4. Support in temporaries
- Frontend will check for this syntax being used with temporaries: `tmp[0,0,0][3] = 0` will cause exception to be raised
5. Adapt code generation to deal with data dimensions. In principle, nothing should be changed here for GridTools C++ since SID does not care of the semantics of the dimensions (domain dimensions and data dimensions are the same).

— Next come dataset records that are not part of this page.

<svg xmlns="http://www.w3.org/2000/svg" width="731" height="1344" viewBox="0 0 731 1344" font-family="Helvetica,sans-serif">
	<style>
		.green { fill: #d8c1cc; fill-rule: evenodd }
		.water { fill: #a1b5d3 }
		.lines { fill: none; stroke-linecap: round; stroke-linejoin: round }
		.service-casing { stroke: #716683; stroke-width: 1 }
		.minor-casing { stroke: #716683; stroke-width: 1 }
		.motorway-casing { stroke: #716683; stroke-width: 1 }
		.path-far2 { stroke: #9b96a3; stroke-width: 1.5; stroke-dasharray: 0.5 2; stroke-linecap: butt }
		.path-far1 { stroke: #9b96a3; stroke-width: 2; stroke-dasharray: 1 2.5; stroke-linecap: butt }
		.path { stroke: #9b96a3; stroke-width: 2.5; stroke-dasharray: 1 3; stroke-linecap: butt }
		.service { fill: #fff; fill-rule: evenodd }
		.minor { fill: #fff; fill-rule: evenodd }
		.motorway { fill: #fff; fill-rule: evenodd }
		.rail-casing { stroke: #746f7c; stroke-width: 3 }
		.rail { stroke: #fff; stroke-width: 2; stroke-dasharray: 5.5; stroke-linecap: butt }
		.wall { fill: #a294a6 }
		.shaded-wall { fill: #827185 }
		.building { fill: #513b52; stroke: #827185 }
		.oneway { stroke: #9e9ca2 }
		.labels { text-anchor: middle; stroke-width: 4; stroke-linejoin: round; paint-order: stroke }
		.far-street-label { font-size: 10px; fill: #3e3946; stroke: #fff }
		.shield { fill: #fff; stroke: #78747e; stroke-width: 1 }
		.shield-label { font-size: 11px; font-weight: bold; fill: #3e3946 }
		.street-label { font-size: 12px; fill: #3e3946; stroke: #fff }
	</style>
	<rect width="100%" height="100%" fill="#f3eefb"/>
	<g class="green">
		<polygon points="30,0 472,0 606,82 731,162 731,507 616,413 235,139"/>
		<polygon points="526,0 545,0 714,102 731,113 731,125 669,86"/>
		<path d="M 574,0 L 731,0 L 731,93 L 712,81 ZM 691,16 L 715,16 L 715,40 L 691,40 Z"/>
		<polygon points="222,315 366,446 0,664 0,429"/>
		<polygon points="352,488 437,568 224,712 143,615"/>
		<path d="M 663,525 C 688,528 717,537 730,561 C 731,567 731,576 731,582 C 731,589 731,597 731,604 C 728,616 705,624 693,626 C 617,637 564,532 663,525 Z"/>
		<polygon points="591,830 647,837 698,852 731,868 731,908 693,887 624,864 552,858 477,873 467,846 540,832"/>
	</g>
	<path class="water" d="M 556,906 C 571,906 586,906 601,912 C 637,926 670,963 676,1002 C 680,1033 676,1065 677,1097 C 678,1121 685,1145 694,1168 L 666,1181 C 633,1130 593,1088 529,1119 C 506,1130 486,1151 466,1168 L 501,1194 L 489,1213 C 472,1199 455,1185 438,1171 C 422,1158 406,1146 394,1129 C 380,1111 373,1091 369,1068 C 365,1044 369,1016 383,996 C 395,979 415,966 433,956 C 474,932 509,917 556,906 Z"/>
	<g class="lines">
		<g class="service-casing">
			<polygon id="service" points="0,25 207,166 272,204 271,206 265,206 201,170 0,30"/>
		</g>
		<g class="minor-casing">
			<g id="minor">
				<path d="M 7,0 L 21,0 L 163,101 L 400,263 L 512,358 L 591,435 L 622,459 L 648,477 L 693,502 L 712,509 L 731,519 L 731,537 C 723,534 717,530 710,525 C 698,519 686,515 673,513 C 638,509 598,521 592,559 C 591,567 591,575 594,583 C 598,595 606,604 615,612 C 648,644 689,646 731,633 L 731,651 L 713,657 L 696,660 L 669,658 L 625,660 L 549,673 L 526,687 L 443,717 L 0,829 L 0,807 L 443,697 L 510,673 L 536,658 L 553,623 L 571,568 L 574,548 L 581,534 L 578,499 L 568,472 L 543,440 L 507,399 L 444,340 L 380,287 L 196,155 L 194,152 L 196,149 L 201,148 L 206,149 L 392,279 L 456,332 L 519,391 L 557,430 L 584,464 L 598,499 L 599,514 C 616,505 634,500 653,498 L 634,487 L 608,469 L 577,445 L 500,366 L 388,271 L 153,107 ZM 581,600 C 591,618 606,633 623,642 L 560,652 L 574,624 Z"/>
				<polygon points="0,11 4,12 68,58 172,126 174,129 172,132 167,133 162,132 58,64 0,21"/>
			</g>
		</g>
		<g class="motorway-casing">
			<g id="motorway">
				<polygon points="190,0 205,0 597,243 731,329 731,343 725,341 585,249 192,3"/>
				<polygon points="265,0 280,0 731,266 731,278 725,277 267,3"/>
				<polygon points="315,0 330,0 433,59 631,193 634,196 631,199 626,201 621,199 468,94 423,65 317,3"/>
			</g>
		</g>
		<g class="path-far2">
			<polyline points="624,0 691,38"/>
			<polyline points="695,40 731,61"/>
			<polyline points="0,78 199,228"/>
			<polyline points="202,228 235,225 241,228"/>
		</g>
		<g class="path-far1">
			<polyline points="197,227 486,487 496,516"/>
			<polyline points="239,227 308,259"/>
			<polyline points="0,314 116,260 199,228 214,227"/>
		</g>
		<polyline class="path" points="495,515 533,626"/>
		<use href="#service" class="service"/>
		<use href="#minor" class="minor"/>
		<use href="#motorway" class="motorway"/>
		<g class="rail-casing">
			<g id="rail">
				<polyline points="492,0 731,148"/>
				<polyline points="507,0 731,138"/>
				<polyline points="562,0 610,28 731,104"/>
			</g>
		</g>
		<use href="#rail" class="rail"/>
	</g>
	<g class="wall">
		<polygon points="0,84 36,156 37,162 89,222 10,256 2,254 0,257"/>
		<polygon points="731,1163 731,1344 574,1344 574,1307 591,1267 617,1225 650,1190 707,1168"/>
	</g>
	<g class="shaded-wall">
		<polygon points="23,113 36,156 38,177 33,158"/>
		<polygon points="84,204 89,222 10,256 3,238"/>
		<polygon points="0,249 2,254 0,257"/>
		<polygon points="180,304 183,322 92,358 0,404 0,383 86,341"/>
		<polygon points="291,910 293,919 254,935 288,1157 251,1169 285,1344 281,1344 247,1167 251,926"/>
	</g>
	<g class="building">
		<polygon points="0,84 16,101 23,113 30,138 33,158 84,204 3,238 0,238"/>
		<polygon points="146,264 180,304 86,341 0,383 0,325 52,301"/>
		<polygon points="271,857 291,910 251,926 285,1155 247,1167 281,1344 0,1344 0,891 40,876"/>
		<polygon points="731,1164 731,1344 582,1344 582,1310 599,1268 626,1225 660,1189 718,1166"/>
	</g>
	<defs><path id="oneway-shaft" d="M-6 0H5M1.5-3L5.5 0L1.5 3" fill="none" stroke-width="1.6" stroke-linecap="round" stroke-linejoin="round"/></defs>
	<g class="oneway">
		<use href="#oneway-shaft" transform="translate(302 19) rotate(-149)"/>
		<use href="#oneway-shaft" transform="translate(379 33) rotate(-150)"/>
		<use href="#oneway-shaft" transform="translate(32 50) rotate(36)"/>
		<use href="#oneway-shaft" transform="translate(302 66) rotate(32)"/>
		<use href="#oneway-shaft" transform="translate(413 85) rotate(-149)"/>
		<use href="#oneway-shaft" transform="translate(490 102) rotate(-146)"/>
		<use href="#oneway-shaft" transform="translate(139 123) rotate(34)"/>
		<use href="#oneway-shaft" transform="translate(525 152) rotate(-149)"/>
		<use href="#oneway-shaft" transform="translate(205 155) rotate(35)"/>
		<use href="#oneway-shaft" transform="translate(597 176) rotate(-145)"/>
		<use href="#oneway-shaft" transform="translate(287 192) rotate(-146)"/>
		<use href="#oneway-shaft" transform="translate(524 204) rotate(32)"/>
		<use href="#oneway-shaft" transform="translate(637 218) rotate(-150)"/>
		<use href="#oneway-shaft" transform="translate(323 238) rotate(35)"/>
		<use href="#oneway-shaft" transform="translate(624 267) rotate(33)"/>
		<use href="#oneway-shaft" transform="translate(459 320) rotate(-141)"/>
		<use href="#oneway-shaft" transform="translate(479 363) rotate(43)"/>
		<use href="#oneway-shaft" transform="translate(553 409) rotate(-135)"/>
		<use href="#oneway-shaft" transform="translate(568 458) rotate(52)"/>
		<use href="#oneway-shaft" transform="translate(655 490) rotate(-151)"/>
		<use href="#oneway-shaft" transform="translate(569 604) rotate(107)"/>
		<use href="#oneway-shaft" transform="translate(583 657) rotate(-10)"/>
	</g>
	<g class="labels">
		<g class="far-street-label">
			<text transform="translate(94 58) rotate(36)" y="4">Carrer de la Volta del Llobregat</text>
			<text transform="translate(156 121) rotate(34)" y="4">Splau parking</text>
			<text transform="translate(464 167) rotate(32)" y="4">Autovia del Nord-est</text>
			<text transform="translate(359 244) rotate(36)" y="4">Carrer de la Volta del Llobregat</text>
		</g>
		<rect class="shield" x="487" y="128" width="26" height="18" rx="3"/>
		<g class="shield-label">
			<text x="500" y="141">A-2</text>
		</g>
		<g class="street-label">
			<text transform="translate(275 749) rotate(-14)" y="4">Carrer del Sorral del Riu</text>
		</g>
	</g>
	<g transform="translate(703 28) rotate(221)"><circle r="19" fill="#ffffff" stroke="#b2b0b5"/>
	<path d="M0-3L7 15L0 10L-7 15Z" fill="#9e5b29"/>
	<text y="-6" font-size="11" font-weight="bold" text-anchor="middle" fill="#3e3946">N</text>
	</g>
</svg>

6. Adapt `StencilObject.__call__() / _call_run()` checks to deal with data arrays with data dimensions.
<!--
### Typing compatibility
It seems like the existing GTScript typing does not work with
- https://github.com/GridTools/gt4py/issues/214
-->
### No-goals
- Optimizations to reduce the dimensionality of temporary fields
- This project will not support explicit typing for higher or lower dimensional storages
- Support for linear algebra operators for higher dimensional fields (vector / matrix operations or element-wise operations between data vectors).
### Time sinks
- Definition of a proper syntax to annotate higher dimensional Fields: check GTScript syntax workshop discussions and try to be conservative (more user-friendly syntatic sugar can be added later).
- Definition of a proper syntax for indexing the data dimensions of higher dimension: request a explicit syntax from the user to avoid problems. Syntatic sugar can be added later.
- Dealing with GridTools C++ data_store / SID types in the generated code: it shouldn't really be a problem in GT 2.0 with SIDs, but the SID concept and interface should be well understood by the developers.